-- Records for processing follows --

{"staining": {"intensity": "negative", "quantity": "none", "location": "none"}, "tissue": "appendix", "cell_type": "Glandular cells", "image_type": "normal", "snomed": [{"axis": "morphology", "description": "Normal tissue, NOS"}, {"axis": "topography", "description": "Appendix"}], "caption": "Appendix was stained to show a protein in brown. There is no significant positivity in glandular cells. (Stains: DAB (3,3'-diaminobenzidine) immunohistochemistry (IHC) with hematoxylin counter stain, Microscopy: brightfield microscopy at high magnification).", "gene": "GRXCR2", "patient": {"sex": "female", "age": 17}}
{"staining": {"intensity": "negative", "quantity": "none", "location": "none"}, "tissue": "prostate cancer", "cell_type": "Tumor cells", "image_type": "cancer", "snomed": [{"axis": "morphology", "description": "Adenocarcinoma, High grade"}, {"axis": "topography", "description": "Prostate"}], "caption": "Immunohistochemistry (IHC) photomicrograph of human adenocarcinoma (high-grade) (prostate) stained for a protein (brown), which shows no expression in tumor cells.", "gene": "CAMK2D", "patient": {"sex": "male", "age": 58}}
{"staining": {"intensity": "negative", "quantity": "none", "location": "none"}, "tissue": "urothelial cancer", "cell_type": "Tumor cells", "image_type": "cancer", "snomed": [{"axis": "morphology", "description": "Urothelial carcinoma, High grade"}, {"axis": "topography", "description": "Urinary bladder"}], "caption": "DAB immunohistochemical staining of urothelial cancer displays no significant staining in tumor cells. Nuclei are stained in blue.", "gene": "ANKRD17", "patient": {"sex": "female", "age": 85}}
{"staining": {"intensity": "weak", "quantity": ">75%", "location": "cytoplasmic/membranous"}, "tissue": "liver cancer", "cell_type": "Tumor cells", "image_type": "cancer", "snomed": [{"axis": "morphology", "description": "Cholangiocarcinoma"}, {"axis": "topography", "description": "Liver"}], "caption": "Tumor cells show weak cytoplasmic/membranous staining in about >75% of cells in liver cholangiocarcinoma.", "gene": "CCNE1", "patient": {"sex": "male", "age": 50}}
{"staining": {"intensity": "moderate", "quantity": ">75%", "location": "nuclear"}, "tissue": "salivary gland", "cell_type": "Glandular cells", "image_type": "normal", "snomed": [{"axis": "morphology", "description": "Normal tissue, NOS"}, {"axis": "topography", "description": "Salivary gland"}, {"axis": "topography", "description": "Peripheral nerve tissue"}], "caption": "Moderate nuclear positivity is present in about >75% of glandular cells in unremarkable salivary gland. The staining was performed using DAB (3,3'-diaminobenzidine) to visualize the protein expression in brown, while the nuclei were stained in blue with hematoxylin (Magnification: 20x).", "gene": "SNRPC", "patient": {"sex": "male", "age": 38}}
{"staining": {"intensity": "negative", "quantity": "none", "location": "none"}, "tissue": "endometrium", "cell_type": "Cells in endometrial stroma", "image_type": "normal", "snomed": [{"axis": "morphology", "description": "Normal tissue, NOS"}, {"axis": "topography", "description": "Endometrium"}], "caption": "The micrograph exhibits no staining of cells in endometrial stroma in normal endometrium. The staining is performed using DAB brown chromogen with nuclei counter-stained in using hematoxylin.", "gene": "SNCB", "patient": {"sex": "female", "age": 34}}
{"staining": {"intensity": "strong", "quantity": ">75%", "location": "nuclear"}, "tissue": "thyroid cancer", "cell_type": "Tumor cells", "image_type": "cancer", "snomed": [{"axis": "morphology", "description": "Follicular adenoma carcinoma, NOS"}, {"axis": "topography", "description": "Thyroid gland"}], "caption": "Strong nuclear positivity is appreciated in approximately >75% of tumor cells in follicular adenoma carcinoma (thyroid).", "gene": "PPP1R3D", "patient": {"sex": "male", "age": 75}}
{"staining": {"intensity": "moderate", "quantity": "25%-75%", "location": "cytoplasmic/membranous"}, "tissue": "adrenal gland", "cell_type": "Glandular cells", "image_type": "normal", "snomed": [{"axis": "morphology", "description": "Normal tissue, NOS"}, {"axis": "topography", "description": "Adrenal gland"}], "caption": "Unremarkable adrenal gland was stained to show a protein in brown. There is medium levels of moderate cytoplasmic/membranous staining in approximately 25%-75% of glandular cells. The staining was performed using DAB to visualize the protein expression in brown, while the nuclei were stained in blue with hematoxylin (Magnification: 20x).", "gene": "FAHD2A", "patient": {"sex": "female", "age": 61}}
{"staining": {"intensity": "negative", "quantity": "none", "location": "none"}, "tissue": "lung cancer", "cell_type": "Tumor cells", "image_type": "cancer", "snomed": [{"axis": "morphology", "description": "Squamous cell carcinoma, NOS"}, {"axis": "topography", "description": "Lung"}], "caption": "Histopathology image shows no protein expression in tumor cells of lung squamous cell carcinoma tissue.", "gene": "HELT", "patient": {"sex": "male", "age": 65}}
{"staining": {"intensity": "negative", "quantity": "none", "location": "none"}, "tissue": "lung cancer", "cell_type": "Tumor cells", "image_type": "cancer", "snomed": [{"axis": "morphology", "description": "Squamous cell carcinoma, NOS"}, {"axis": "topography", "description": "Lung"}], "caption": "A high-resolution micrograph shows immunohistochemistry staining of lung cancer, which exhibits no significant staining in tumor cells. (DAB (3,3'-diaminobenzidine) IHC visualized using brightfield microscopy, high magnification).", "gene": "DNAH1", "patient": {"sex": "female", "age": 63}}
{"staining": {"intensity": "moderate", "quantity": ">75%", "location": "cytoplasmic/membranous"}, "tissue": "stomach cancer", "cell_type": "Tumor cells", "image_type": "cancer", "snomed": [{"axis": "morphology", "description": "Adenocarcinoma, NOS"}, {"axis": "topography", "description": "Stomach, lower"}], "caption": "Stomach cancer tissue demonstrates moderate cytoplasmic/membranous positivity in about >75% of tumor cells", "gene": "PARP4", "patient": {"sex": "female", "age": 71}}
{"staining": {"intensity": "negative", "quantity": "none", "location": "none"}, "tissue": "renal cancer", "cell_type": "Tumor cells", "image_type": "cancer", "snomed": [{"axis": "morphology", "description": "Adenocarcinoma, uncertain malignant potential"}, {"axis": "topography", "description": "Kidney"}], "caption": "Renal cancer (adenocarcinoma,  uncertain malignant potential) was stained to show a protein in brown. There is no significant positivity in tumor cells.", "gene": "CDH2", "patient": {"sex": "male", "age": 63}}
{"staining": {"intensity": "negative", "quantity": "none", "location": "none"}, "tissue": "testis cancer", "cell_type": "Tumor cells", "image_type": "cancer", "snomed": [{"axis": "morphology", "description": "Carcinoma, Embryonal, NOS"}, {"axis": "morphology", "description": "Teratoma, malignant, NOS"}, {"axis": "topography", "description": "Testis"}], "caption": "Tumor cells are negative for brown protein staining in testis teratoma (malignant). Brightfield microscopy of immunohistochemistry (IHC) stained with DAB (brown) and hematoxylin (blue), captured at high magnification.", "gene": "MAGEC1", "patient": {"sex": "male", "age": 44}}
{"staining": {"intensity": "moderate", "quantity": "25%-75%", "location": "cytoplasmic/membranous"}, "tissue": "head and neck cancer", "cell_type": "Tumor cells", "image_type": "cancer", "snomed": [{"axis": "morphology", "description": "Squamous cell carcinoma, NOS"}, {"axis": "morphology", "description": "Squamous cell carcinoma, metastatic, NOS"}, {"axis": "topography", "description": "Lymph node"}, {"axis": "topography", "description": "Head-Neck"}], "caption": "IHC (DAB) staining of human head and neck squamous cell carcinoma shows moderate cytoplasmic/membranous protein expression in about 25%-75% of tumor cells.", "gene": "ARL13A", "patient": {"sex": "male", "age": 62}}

-- Records for processing concluded --

Requirement: What is wanted is the complete set of entries, returned verbatim.

Output below:
{"staining": {"intensity": "negative", "quantity": "none", "location": "none"}, "tissue": "appendix", "cell_type": "Glandular cells", "image_type": "normal", "snomed": [{"axis": "morphology", "description": "Normal tissue, NOS"}, {"axis": "topography", "description": "Appendix"}], "caption": "Appendix was stained to show a protein in brown. There is no significant positivity in glandular cells. (Stains: DAB (3,3'-diaminobenzidine) immunohistochemistry (IHC) with hematoxylin counter stain, Microscopy: brightfield microscopy at high magnification).", "gene": "GRXCR2", "patient": {"sex": "female", "age": 17}}
{"staining": {"intensity": "negative", "quantity": "none", "location": "none"}, "tissue": "prostate cancer", "cell_type": "Tumor cells", "image_type": "cancer", "snomed": [{"axis": "morphology", "description": "Adenocarcinoma, High grade"}, {"axis": "topography", "description": "Prostate"}], "caption": "Immunohistochemistry (IHC) photomicrograph of human adenocarcinoma (high-grade) (prostate) stained for a protein (brown), which shows no expression in tumor cells.", "gene": "CAMK2D", "patient": {"sex": "male", "age": 58}}
{"staining": {"intensity": "negative", "quantity": "none", "location": "none"}, "tissue": "urothelial cancer", "cell_type": "Tumor cells", "image_type": "cancer", "snomed": [{"axis": "morphology", "description": "Urothelial carcinoma, High grade"}, {"axis": "topography", "description": "Urinary bladder"}], "caption": "DAB immunohistochemical staining of urothelial cancer displays no significant staining in tumor cells. Nuclei are stained in blue.", "gene": "ANKRD17", "patient": {"sex": "female", "age": 85}}
{"staining": {"intensity": "weak", "quantity": ">75%", "location": "cytoplasmic/membranous"}, "tissue": "liver cancer", "cell_type": "Tumor cells", "image_type": "cancer", "snomed": [{"axis": "morphology", "description": "Cholangiocarcinoma"}, {"axis": "topography", "description": "Liver"}], "caption": "Tumor cells show weak cytoplasmic/membranous staining in about >75% of cells in liver cholangiocarcinoma.", "gene": "CCNE1", "patient": {"sex": "male", "age": 50}}
{"staining": {"intensity": "moderate", "quantity": ">75%", "location": "nuclear"}, "tissue": "salivary gland", "cell_type": "Glandular cells", "image_type": "normal", "snomed": [{"axis": "morphology", "description": "Normal tissue, NOS"}, {"axis": "topography", "description": "Salivary gland"}, {"axis": "topography", "description": "Peripheral nerve tissue"}], "caption": "Moderate nuclear positivity is present in about >75% of glandular cells in unremarkable salivary gland. The staining was performed using DAB (3,3'-diaminobenzidine) to visualize the protein expression in brown, while the nuclei were stained in blue with hematoxylin (Magnification: 20x).", "gene": "SNRPC", "patient": {"sex": "male", "age": 38}}
{"staining": {"intensity": "negative", "quantity": "none", "location": "none"}, "tissue": "endometrium", "cell_type": "Cells in endometrial stroma", "image_type": "normal", "snomed": [{"axis": "morphology", "description": "Normal tissue, NOS"}, {"axis": "topography", "description": "Endometrium"}], "caption": "The micrograph exhibits no staining of cells in endometrial stroma in normal endometrium. The staining is performed using DAB brown chromogen with nuclei counter-stained in using hematoxylin.", "gene": "SNCB", "patient": {"sex": "female", "age": 34}}
{"staining": {"intensity": "strong", "quantity": ">75%", "location": "nuclear"}, "tissue": "thyroid cancer", "cell_type": "Tumor cells", "image_type": "cancer", "snomed": [{"axis": "morphology", "description": "Follicular adenoma carcinoma, NOS"}, {"axis": "topography", "description": "Thyroid gland"}], "caption": "Strong nuclear positivity is appreciated in approximately >75% of tumor cells in follicular adenoma carcinoma (thyroid).", "gene": "PPP1R3D", "patient": {"sex": "male", "age": 75}}
{"staining": {"intensity": "moderate", "quantity": "25%-75%", "location": "cytoplasmic/membranous"}, "tissue": "adrenal gland", "cell_type": "Glandular cells", "image_type": "normal", "snomed": [{"axis": "morphology", "description": "Normal tissue, NOS"}, {"axis": "topography", "description": "Adrenal gland"}], "caption": "Unremarkable adrenal gland was stained to show a protein in brown. There is medium levels of moderate cytoplasmic/membranous staining in approximately 25%-75% of glandular cells. The staining was performed using DAB to visualize the protein expression in brown, while the nuclei were stained in blue with hematoxylin (Magnification: 20x).", "gene": "FAHD2A", "patient": {"sex": "female", "age": 61}}
{"staining": {"intensity": "negative", "quantity": "none", "location": "none"}, "tissue": "lung cancer", "cell_type": "Tumor cells", "image_type": "cancer", "snomed": [{"axis": "morphology", "description": "Squamous cell carcinoma, NOS"}, {"axis": "topography", "description": "Lung"}], "caption": "Histopathology image shows no protein expression in tumor cells of lung squamous cell carcinoma tissue.", "gene": "HELT", "patient": {"sex": "male", "age": 65}}
{"staining": {"intensity": "negative", "quantity": "none", "location": "none"}, "tissue": "lung cancer", "cell_type": "Tumor cells", "image_type": "cancer", "snomed": [{"axis": "morphology", "description": "Squamous cell carcinoma, NOS"}, {"axis": "topography", "description": "Lung"}], "caption": "A high-resolution micrograph shows immunohistochemistry staining of lung cancer, which exhibits no significant staining in tumor cells. (DAB (3,3'-diaminobenzidine) IHC visualized using brightfield microscopy, high magnification).", "gene": "DNAH1", "patient": {"sex": "female", "age": 63}}
{"staining": {"intensity": "moderate", "quantity": ">75%", "location": "cytoplasmic/membranous"}, "tissue": "stomach cancer", "cell_type": "Tumor cells", "image_type": "cancer", "snomed": [{"axis": "morphology", "description": "Adenocarcinoma, NOS"}, {"axis": "topography", "description": "Stomach, lower"}], "caption": "Stomach cancer tissue demonstrates moderate cytoplasmic/membranous positivity in about >75% of tumor cells", "gene": "PARP4", "patient": {"sex": "female", "age": 71}}
{"staining": {"intensity": "negative", "quantity": "none", "location": "none"}, "tissue": "renal cancer", "cell_type": "Tumor cells", "image_type": "cancer", "snomed": [{"axis": "morphology", "description": "Adenocarcinoma, uncertain malignant potential"}, {"axis": "topography", "description": "Kidney"}], "caption": "Renal cancer (adenocarcinoma,  uncertain malignant potential) was stained to show a protein in brown. There is no significant positivity in tumor cells.", "gene": "CDH2", "patient": {"sex": "male", "age": 63}}
{"staining": {"intensity": "negative", "quantity": "none", "location": "none"}, "tissue": "testis cancer", "cell_type": "Tumor cells", "image_type": "cancer", "snomed": [{"axis": "morphology", "description": "Carcinoma, Embryonal, NOS"}, {"axis": "morphology", "description": "Teratoma, malignant, NOS"}, {"axis": "topography", "description": "Testis"}], "caption": "Tumor cells are negative for brown protein staining in testis teratoma (malignant). Brightfield microscopy of immunohistochemistry (IHC) stained with DAB (brown) and hematoxylin (blue), captured at high magnification.", "gene": "MAGEC1", "patient": {"sex": "male", "age": 44}}
{"staining": {"intensity": "moderate", "quantity": "25%-75%", "location": "cytoplasmic/membranous"}, "tissue": "head and neck cancer", "cell_type": "Tumor cells", "image_type": "cancer", "snomed": [{"axis": "morphology", "description": "Squamous cell carcinoma, NOS"}, {"axis": "morphology", "description": "Squamous cell carcinoma, metastatic, NOS"}, {"axis": "topography", "description": "Lymph node"}, {"axis": "topography", "description": "Head-Neck"}], "caption": "IHC (DAB) staining of human head and neck squamous cell carcinoma shows moderate cytoplasmic/membranous protein expression in about 25%-75% of tumor cells.", "gene": "ARL13A", "patient": {"sex": "male", "age": 62}}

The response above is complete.